*EXERCISE INSTRUCTIONS*
Only one stretch of the data below is needed. Output the lines from the one with "across the weekend" up to and including the one with "https://www.carygardentour.org/", exactly as they stand.

*DATASET EXTRACT*
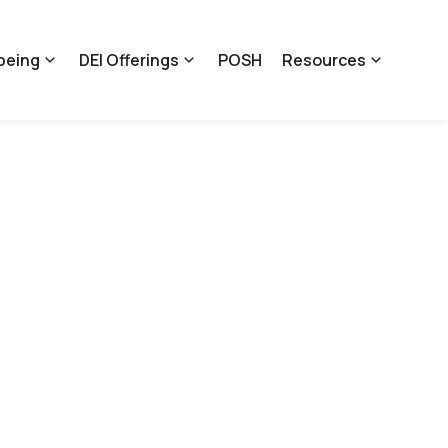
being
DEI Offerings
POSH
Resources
---
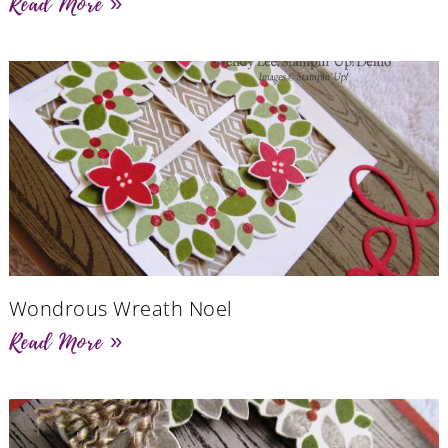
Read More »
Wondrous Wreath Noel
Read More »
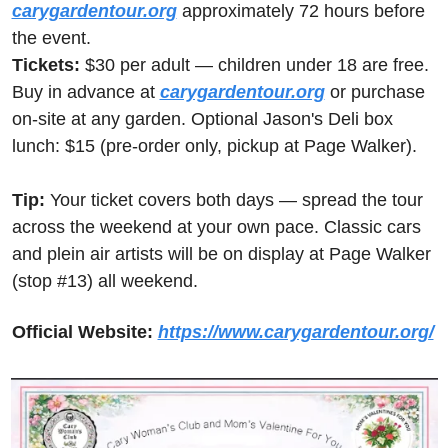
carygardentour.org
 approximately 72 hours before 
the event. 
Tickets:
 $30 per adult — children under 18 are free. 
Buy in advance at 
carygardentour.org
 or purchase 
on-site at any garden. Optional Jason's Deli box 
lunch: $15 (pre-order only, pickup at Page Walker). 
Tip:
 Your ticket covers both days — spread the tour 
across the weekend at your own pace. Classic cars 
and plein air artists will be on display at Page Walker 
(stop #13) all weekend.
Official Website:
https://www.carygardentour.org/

*SOLUTION*
across the weekend at your own pace. Classic cars 
and plein air artists will be on display at Page Walker 
(stop #13) all weekend.
Official Website:
https://www.carygardentour.org/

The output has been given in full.